- Opening Delimiter -

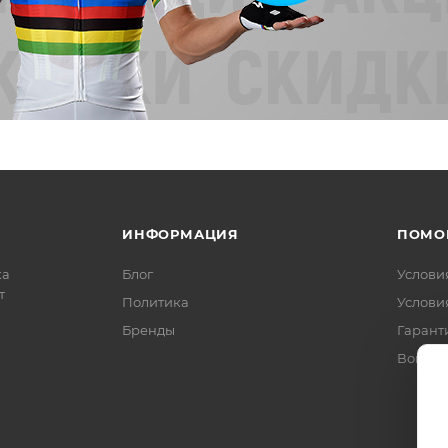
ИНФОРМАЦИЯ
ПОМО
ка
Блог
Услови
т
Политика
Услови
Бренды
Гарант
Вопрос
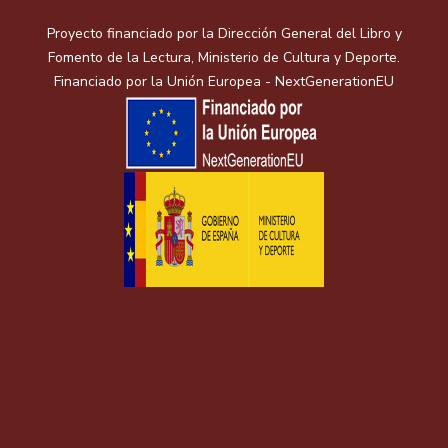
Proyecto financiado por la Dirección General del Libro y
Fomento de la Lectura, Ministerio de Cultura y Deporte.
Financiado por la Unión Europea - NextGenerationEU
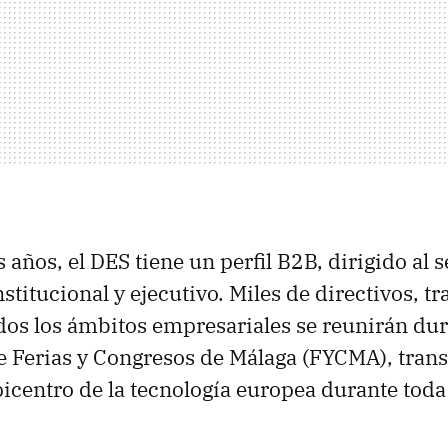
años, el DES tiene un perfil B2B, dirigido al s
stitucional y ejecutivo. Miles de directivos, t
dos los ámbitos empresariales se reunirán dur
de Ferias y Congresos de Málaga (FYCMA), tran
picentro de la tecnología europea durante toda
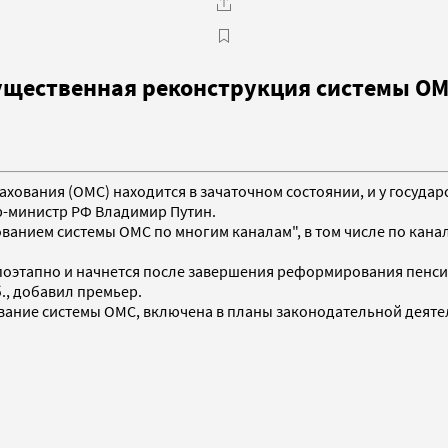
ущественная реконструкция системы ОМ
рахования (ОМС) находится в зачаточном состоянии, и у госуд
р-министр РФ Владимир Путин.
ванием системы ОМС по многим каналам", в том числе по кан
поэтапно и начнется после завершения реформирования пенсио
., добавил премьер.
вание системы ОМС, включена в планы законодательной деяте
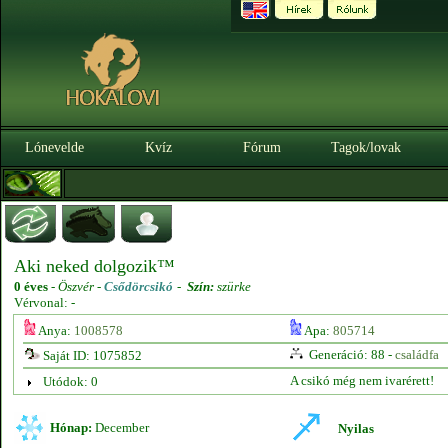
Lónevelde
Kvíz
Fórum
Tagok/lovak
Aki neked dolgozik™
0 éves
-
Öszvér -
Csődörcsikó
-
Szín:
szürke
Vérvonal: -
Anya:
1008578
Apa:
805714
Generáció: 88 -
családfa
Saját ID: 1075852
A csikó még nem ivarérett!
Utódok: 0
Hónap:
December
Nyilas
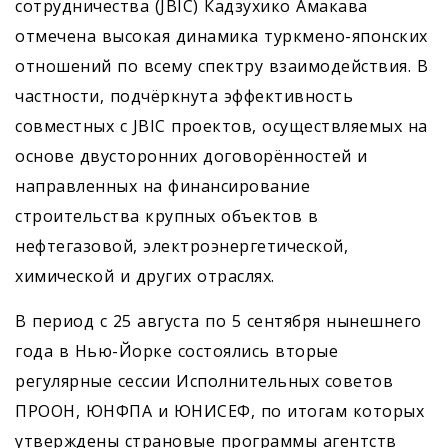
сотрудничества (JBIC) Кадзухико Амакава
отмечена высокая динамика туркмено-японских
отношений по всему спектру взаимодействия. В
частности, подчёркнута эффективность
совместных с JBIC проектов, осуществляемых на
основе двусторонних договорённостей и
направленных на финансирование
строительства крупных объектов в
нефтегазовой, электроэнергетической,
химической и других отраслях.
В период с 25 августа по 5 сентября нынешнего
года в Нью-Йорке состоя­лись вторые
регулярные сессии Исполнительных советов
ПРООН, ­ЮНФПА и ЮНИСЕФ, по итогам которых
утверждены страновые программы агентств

- Closing Delimiter -
- Opening Delimiter -

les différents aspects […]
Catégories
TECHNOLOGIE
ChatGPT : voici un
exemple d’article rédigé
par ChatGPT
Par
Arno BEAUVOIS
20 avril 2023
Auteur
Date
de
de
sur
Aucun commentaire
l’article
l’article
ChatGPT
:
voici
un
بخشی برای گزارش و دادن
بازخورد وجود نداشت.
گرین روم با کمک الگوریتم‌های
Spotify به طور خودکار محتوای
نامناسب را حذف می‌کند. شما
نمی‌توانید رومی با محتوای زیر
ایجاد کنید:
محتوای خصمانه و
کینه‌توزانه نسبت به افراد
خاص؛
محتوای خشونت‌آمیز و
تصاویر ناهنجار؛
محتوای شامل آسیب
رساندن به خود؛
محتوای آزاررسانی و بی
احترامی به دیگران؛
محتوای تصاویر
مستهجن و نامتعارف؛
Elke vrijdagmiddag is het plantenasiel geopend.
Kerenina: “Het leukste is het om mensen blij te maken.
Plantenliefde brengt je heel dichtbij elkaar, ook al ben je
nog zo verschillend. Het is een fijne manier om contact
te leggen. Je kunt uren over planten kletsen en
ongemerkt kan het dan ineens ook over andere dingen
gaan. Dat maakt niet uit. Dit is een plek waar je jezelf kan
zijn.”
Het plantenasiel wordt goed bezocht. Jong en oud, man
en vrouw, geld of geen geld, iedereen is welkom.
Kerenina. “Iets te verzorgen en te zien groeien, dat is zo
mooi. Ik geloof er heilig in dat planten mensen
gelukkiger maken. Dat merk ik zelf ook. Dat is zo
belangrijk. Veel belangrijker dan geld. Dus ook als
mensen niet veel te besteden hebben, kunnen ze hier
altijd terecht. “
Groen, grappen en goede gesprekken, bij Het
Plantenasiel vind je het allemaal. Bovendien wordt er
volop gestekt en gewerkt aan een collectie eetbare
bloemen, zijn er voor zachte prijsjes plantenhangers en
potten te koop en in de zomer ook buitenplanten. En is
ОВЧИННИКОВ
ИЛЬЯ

- Closing Delimiter -

> **What you need to do**: Rewrite the lines from the line with "сотрудничества (JBIC) Кадзухико Амакава" to the line with "года в Нью-Йорке состоя­лись вторые", changing "эффективность" to "результативность" and leaving everything else as it is.

> **Exercise output**:
сотрудничества (JBIC) Кадзухико Амакава
отмечена высокая динамика туркмено-японских
отношений по всему спектру взаимодействия. В
частности, подчёркнута результативность
совместных с JBIC проектов, осуществляемых на
основе двусторонних договорённостей и
направленных на финансирование
строительства крупных объектов в
нефтегазовой, электроэнергетической,
химической и других отраслях.
В период с 25 августа по 5 сентября нынешнего
года в Нью-Йорке состоя­лись вторые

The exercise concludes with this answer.